Saved entries
-*-*-

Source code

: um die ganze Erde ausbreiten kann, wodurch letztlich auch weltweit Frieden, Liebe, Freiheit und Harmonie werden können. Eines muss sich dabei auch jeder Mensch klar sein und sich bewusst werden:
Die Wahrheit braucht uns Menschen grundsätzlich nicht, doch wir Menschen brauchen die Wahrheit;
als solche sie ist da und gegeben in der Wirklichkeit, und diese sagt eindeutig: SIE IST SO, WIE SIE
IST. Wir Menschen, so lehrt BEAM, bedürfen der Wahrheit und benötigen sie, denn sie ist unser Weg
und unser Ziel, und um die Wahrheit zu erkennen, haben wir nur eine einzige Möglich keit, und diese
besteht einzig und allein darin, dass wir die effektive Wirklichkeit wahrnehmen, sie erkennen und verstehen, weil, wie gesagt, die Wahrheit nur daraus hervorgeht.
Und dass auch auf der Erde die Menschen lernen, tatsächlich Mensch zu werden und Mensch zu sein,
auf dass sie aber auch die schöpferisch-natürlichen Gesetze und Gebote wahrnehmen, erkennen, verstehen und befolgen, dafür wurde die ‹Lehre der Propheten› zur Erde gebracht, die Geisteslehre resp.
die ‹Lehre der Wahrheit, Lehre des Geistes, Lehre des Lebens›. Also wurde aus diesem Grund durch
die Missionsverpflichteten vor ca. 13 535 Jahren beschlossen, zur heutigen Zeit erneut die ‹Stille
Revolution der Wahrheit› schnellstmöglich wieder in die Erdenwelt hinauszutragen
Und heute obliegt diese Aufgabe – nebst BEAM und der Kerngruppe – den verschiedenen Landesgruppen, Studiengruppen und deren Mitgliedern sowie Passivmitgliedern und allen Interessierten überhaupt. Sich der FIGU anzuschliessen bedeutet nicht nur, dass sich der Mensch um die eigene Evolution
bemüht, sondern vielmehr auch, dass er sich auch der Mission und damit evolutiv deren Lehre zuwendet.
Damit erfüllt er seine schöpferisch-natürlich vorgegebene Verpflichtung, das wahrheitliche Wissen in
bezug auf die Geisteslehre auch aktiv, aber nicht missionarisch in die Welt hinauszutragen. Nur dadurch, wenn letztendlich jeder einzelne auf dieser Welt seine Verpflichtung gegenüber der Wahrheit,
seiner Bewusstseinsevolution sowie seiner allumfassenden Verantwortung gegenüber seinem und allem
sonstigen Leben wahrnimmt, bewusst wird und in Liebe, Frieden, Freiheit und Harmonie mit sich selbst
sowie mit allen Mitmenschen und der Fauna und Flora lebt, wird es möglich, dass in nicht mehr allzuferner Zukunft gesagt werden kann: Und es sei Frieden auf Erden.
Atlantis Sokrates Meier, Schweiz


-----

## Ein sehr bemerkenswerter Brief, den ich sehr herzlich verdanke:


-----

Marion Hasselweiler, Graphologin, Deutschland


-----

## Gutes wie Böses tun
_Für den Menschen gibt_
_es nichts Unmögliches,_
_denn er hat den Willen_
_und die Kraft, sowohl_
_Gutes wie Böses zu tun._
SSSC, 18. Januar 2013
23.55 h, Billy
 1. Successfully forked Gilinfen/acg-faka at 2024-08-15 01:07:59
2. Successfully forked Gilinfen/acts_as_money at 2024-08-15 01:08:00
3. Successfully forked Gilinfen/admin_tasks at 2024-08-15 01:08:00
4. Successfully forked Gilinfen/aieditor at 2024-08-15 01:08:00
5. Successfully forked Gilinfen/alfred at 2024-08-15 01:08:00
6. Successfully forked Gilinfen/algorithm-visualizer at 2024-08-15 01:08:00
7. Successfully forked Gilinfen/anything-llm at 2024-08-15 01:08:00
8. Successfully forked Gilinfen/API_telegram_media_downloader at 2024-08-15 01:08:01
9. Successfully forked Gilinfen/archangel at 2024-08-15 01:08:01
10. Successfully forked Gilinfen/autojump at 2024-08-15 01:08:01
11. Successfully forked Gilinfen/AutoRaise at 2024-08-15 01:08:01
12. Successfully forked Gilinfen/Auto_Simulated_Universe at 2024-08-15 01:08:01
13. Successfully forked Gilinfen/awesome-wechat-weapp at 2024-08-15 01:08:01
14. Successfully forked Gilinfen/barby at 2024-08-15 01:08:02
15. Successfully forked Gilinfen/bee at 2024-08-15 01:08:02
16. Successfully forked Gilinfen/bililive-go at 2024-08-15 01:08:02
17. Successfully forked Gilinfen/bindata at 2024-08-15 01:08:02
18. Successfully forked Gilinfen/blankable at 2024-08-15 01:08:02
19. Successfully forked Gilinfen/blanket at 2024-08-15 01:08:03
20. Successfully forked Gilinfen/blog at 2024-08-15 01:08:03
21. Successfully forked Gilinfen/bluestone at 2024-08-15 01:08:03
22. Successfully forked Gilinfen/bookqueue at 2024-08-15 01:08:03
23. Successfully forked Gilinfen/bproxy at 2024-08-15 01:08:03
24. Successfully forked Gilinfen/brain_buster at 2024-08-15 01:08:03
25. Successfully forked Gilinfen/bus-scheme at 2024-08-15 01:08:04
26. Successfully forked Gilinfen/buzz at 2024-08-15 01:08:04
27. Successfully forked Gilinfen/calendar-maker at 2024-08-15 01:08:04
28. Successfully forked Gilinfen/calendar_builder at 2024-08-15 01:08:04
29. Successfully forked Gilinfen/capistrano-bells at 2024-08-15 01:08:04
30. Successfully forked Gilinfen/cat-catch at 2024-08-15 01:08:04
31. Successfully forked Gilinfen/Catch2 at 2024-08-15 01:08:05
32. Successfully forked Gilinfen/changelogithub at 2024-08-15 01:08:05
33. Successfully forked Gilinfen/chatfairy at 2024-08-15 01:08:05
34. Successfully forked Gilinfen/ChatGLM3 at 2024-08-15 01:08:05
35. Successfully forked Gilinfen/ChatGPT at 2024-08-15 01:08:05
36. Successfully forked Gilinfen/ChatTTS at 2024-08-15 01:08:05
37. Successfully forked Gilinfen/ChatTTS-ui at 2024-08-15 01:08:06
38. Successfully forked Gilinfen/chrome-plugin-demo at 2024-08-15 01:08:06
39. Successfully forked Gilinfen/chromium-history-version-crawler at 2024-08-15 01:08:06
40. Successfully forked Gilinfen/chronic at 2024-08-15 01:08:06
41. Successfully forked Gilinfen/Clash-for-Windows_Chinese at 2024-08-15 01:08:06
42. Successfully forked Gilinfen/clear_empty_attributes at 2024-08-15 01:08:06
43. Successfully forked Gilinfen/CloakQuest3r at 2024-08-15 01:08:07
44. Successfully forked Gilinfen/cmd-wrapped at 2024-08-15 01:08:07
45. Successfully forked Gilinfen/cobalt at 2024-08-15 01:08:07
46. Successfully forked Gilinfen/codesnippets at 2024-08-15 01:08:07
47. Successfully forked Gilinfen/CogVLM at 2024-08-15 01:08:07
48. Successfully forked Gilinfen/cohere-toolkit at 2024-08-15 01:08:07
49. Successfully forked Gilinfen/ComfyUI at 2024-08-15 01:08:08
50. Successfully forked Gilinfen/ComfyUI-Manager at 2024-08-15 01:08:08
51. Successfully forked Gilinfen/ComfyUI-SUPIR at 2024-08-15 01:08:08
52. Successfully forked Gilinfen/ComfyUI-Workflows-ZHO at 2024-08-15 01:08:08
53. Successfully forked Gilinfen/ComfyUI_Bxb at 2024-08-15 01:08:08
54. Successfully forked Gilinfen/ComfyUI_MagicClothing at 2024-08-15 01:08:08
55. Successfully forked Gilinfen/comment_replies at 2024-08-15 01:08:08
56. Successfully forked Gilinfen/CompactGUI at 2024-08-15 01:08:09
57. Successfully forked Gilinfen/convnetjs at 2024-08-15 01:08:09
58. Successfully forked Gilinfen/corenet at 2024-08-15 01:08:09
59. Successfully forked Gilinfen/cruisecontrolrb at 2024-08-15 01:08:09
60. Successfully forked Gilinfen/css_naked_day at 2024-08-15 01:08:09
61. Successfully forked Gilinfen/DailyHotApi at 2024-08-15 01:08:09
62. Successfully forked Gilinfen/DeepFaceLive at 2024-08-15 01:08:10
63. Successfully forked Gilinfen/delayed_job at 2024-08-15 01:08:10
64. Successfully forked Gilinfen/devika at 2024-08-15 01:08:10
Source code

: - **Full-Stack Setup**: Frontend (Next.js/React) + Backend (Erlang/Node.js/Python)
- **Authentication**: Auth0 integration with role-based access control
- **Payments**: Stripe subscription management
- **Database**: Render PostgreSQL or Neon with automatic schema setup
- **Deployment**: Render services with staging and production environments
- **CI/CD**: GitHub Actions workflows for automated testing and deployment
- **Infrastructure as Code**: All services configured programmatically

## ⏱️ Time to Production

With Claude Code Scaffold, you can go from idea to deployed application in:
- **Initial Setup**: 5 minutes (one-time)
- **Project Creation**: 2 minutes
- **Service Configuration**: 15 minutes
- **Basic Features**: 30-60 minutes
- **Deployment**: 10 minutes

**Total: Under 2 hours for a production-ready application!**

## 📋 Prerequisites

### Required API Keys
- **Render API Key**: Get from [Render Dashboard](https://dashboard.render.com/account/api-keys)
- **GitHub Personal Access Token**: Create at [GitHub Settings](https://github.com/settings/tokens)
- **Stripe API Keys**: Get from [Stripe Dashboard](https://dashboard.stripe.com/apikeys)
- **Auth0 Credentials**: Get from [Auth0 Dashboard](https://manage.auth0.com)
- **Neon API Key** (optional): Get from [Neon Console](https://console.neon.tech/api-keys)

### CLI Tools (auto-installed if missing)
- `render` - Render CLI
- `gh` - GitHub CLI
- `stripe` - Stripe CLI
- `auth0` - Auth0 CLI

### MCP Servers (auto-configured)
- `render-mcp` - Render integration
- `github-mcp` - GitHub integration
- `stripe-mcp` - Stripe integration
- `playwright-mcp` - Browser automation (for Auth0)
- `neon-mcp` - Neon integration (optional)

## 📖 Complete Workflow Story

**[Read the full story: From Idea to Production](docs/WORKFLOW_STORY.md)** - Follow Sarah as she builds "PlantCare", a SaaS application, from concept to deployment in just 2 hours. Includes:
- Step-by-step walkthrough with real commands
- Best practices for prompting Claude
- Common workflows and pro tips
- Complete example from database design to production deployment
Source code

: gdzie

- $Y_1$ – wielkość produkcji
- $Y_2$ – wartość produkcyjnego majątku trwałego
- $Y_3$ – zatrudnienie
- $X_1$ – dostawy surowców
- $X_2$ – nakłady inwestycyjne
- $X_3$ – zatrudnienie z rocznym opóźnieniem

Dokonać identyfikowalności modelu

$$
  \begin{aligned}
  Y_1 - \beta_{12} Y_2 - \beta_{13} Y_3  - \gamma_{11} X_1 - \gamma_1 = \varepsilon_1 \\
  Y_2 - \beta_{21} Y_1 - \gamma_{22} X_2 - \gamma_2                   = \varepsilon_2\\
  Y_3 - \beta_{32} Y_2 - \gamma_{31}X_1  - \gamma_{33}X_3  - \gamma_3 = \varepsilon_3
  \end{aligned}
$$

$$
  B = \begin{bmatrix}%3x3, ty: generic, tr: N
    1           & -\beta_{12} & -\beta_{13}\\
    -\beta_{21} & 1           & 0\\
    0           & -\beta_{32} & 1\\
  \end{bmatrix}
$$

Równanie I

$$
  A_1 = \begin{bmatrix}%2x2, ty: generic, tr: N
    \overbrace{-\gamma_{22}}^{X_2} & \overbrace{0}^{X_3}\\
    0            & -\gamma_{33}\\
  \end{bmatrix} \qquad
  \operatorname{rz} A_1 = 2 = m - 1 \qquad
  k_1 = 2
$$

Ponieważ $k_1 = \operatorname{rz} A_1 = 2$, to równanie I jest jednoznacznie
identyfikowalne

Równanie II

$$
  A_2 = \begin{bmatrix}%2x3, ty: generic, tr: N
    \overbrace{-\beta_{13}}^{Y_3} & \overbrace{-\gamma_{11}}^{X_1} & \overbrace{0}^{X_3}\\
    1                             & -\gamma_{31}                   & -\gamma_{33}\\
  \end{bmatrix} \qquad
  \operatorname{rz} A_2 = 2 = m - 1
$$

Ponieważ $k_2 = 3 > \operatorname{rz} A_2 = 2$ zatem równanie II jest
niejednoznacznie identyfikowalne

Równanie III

-*-*-

Problem requirements
Duplicate the lines without any change, beginning with the line that contains "um die ganze" and continuing through the line that contains "Die Wahrheit braucht", including both of those lines.

Answer to this task
: um die ganze Erde ausbreiten kann, wodurch letztlich auch weltweit Frieden, Liebe, Freiheit und Harmonie werden können. Eines muss sich dabei auch jeder Mensch klar sein und sich bewusst werden:
Die Wahrheit braucht uns Menschen grundsätzlich nicht, doch wir Menschen brauchen die Wahrheit;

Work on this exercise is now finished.